The Nicholsons were five brothers. One died young and the rest served in the British India in the tumultuous period of middle of 19th century. Three died here; all violently. We can only sympathise with their mother who lived under penury circumstances and sent sons in their teens to, what she perceived to be, the golden goose that was India. She got the financial benefits alright: but at the heavy price of the loss of three sons. Those were the greedy ways of the English race in their imperial days.
Nicholson was particularly ruthless during the War of Independence in 1857. In early May, the native battalions stationed at Nowshehra rebelled and left the cantonments. These rebels were hunted down by Nicholson and killed on the 25th of May. By this time 120 sepoys had been slain outright, many of them by Nicholson’s own hand, 150 had been taken prisoners, forty of whom were afterwards blown from guns before the assembled garrison of Peshawar. While he marched with his force to Delhi, he learnt of rebellion of troops at Gurdaspur. Nicholson pursued them to an island in the river Jhelum close to Trimmu. Nicholson refused to take any prisoners and what has been described as a partridge shoot, killed each and every one of over 500 men. He advocated merciless revenge against mutineers- including flaying them alive.

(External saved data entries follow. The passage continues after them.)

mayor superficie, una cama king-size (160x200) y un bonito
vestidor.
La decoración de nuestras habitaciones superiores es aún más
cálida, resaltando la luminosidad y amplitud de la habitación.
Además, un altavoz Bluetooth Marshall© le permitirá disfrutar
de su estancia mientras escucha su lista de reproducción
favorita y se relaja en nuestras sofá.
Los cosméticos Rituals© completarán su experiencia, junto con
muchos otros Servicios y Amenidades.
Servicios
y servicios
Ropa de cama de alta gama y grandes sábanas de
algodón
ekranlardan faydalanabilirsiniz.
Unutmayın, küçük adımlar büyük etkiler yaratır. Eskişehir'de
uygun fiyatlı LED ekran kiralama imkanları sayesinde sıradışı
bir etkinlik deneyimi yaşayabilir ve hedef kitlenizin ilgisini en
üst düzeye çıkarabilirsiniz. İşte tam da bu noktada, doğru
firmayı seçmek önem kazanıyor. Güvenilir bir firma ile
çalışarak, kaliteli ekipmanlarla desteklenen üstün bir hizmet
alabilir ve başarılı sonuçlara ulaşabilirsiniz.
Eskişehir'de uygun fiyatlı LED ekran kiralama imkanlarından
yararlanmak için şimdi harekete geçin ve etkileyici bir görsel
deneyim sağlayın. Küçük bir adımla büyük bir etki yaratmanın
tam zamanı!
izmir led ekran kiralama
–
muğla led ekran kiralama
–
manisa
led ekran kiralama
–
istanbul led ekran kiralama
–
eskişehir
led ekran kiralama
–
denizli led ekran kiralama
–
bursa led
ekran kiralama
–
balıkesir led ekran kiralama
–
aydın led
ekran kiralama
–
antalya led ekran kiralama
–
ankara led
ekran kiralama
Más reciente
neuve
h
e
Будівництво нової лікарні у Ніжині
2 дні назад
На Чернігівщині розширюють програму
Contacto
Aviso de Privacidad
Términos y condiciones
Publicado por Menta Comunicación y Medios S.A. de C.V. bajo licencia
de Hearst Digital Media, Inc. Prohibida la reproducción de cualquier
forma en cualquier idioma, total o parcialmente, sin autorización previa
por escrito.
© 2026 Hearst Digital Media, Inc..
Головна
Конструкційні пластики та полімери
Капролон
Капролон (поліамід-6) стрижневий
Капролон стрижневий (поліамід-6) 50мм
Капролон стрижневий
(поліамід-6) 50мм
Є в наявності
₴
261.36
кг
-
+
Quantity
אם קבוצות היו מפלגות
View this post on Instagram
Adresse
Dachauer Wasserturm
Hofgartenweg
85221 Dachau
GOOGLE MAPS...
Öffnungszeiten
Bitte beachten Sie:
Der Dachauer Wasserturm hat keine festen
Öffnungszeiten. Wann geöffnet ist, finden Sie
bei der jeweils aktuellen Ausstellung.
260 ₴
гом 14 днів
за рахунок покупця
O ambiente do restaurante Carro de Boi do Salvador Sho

Before he died of gunshot wounds in Delhi at the hands of Indian mutineers fighting for freedom from the British Empire, Nicholson acted in the most villainous manner against the very people who were sustaining him and his race.
His name shall for ever live in infamy. It does not befit the Pakistan nation to have a memorial standing in his name in this land. It should be taken down and kept at some museum with appropriate epitaph to describe his heinous crimes against our land and people.
There are some voices that say that tearing down statues does not change history and that it only inflames emotions. They forget that while it may not be right to give in to negative emotions, it is by no means right to ask the victims to honour and maintain the statues and memorials of their oppressors. The Nicholson memorial was erected by the victor British rulers to honour someone who had done much to establish their rule. The Pakistani nation should have asked the colonial power to take the obelisk with them on their departure in August 1947 and install it in London or in Ireland, or where ever it may have some relevance. Every time this author passes by the column, he recalls his evil behaviour and his hatred for us. To ask us to behold his memorial is to shame us and our ancestors. That is not fair to us.
It is time for this obelisk of shame to be brought down.